__RECORDS FOR THIS TASK__.

----------------------------------------

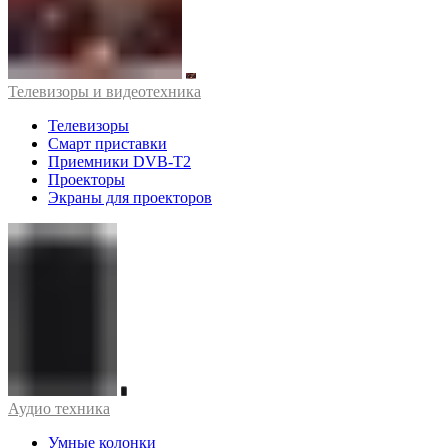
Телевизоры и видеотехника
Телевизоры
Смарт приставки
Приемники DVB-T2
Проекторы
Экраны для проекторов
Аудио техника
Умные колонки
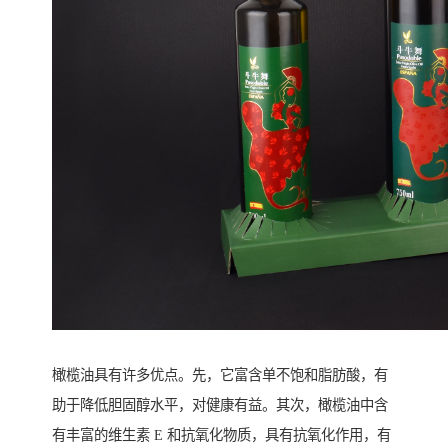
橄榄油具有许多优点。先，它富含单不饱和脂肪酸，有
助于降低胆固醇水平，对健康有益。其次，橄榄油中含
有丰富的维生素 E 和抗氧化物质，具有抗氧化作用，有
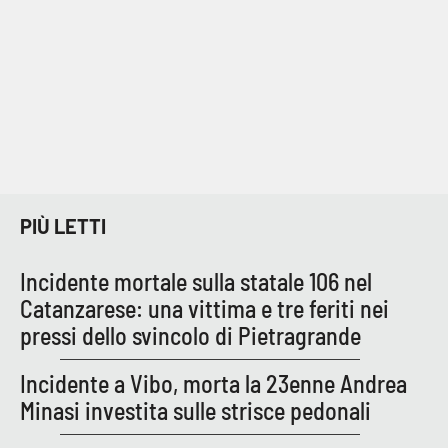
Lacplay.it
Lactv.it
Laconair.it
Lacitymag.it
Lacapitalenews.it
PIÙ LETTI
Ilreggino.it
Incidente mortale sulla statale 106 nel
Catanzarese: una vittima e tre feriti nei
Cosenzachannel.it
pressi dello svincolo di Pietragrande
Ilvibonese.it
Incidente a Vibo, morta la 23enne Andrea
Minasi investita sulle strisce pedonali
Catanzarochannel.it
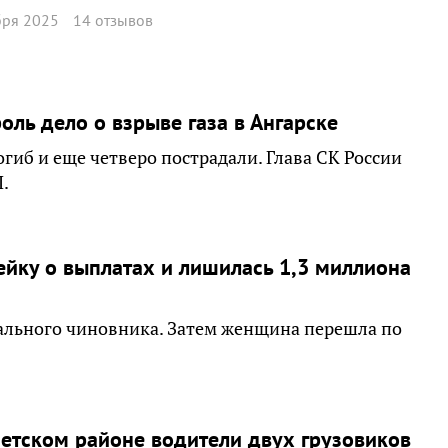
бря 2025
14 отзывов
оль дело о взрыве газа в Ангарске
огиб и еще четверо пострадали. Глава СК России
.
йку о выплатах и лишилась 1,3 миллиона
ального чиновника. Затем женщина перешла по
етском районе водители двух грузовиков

----------------------------------------

__WORK INSTRUCTION__.
Copy out the whole listing word for word, except for any picture it includes.

__EXERCISE RESPONSE__.
Телевизоры и видеотехника
Телевизоры
Смарт приставки
Приемники DVB-T2
Проекторы
Экраны для проекторов
Аудио техника
Умные колонки
橄榄油具有许多优点。先，它富含单不饱和脂肪酸，有
助于降低胆固醇水平，对健康有益。其次，橄榄油中含
有丰富的维生素 E 和抗氧化物质，具有抗氧化作用，有
Lacplay.it
Lactv.it
Laconair.it
Lacitymag.it
Lacapitalenews.it
PIÙ LETTI
Ilreggino.it
Incidente mortale sulla statale 106 nel
Catanzarese: una vittima e tre feriti nei
Cosenzachannel.it
pressi dello svincolo di Pietragrande
Ilvibonese.it
Incidente a Vibo, morta la 23enne Andrea
Minasi investita sulle strisce pedonali
Catanzarochannel.it
бря 2025
14 отзывов
оль дело о взрыве газа в Ангарске
огиб и еще четверо пострадали. Глава СК России
.
йку о выплатах и лишилась 1,3 миллиона
ального чиновника. Затем женщина перешла по
етском районе водители двух грузовиков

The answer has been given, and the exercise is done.